**AIM OF THE EXERCISE**
Pull out each line of the material below that contains the string "lens" and copy it unchanged.

**GIVEN MATERIAL**
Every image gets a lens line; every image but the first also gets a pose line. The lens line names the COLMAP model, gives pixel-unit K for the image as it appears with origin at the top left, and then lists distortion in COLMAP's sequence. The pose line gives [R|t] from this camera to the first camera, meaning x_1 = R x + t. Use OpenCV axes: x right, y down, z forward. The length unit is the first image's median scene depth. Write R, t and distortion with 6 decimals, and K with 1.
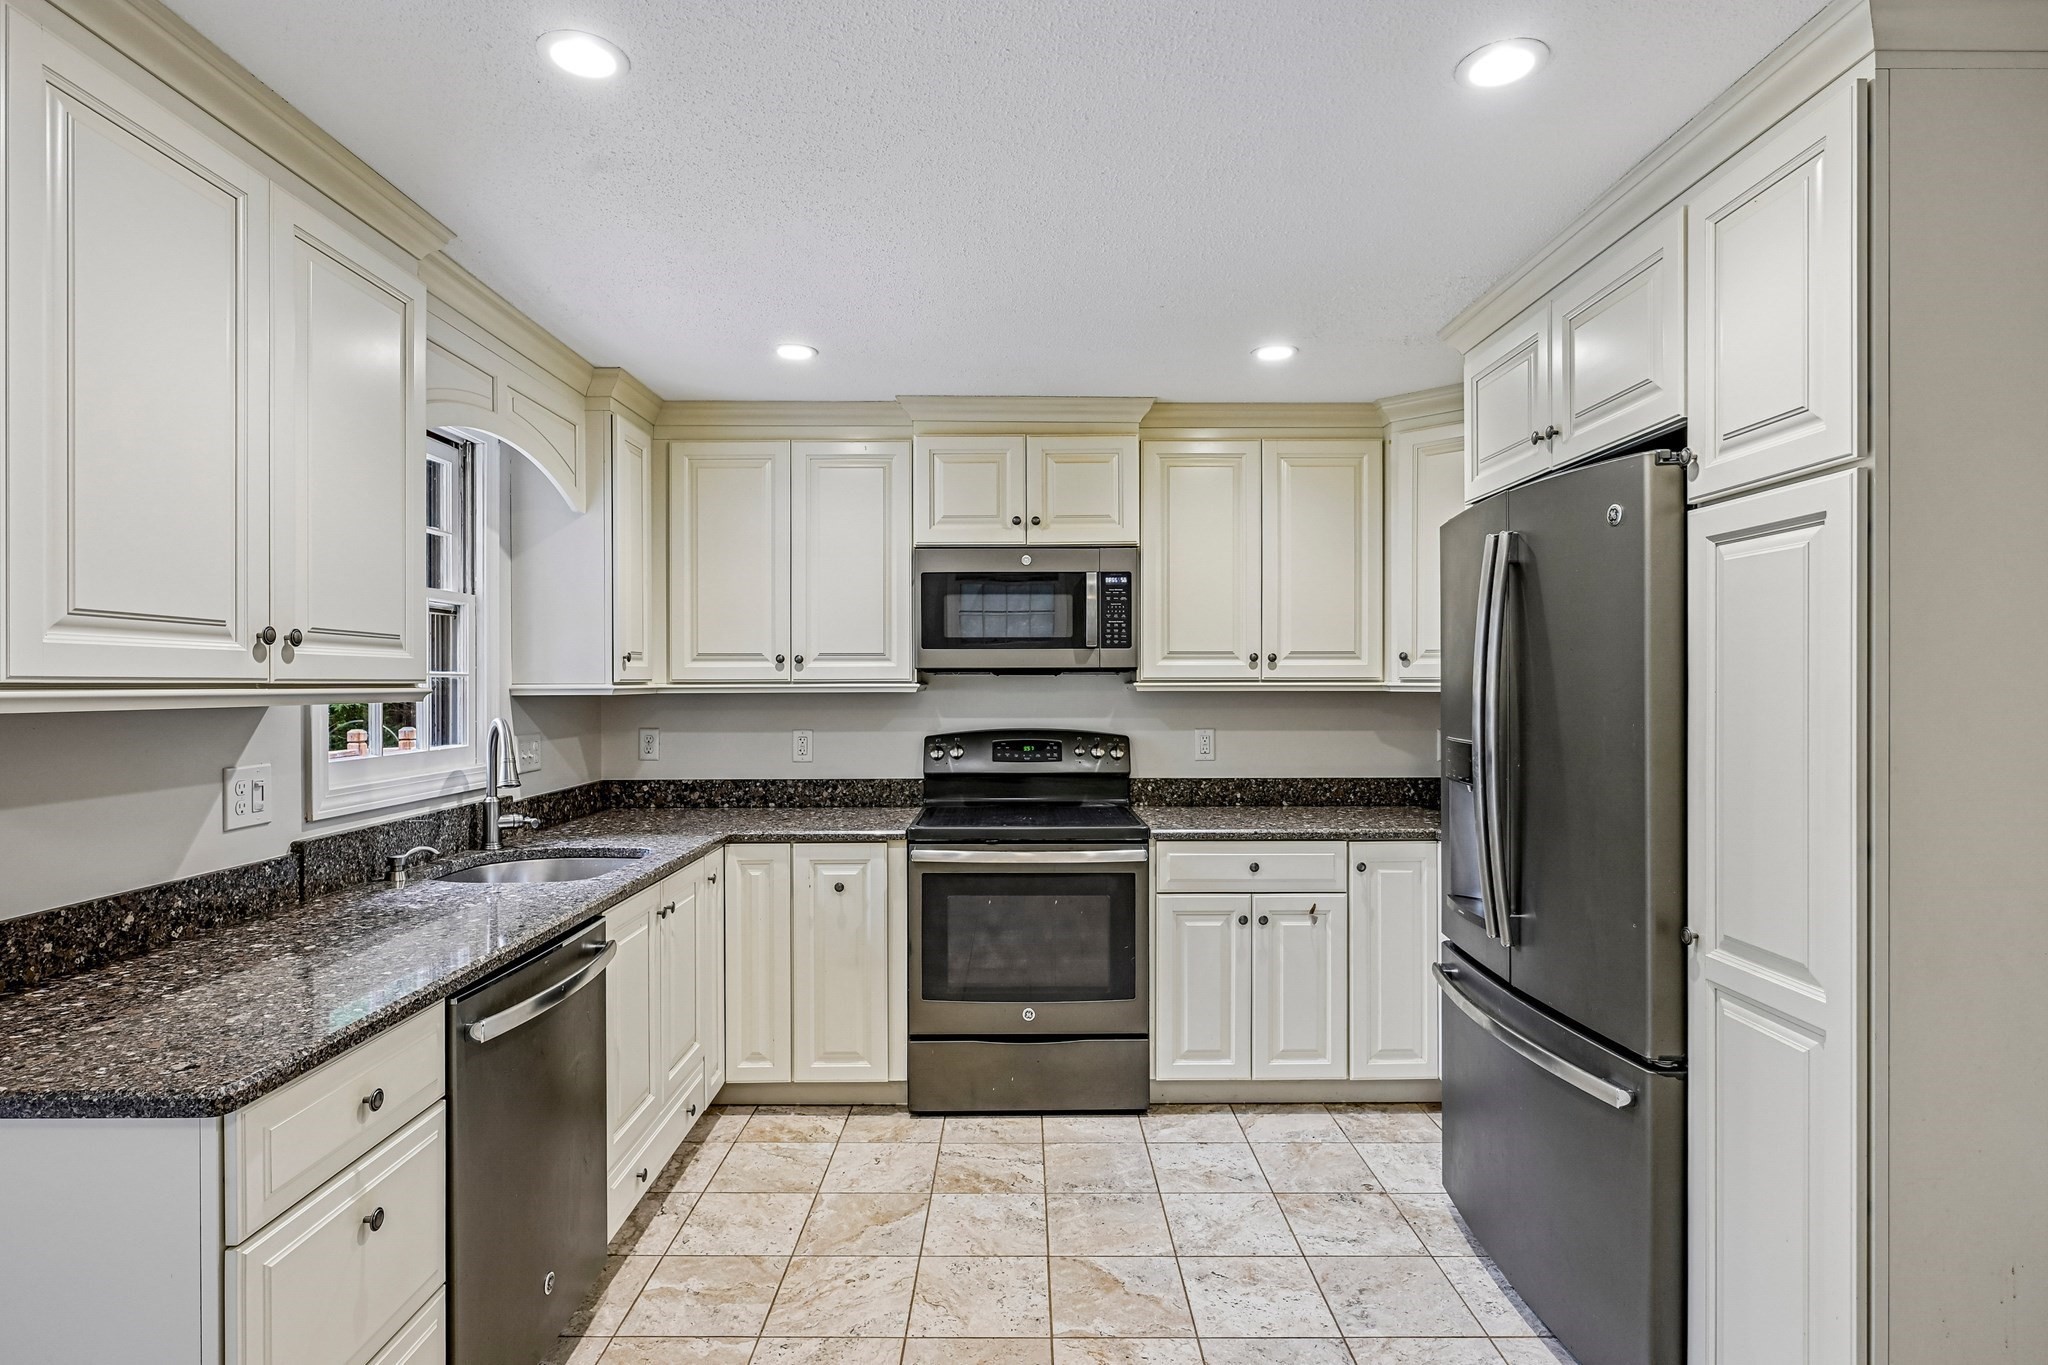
lens RADIAL K [[1037.6, 0, 1024.0], [0, 1037.6, 682.5], [0, 0, 1]] dist [-0.000596, 0.000168]
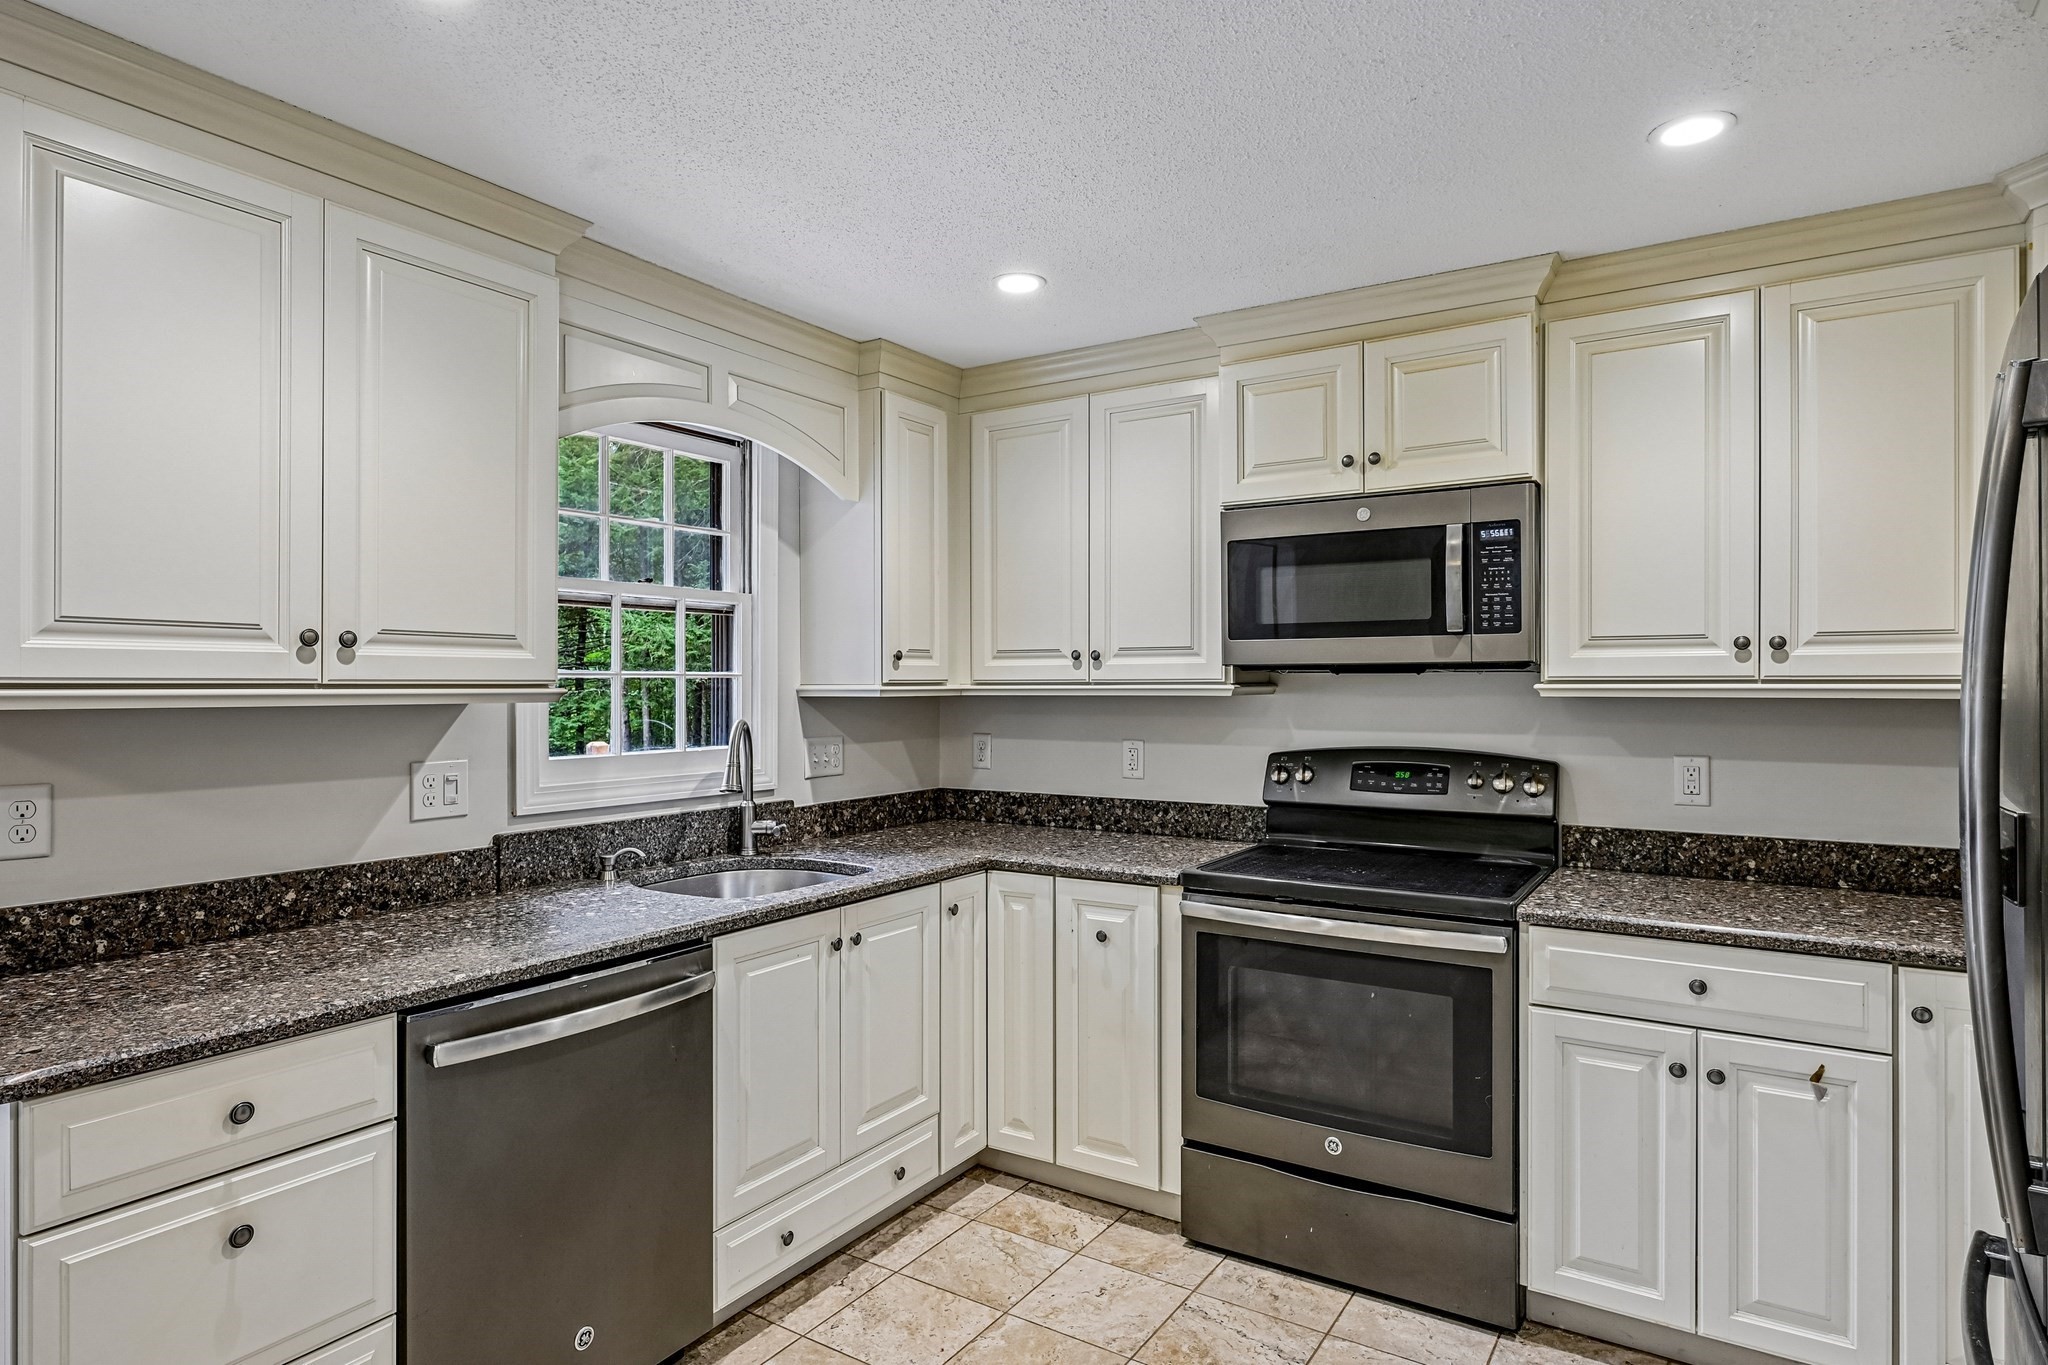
lens RADIAL K [[1132.3, 0, 1024.0], [0, 1132.3, 682.5], [0, 0, 1]] dist [0.000871, 0.000836]
pose [[0.839197, 0.000325, -0.543827, 0.249974], [-0.000800, 0.999999, -0.000636, -0.000064], [0.543827, 0.000969, 0.839197, 0.224287]]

**EXERCISE RESPONSE**
Every image gets a lens line; every image but the first also gets a pose line. The lens line names the COLMAP model, gives pixel-unit K for the image as it appears with origin at the top left, and then lists distortion in COLMAP's sequence. The pose line gives [R|t] from this camera to the first camera, meaning x_1 = R x + t. Use OpenCV axes: x right, y down, z forward. The length unit is the first image's median scene depth. Write R, t and distortion with 6 decimals, and K with 1.
lens RADIAL K [[1037.6, 0, 1024.0], [0, 1037.6, 682.5], [0, 0, 1]] dist [-0.000596, 0.000168]
lens RADIAL K [[1132.3, 0, 1024.0], [0, 1132.3, 682.5], [0, 0, 1]] dist [0.000871, 0.000836]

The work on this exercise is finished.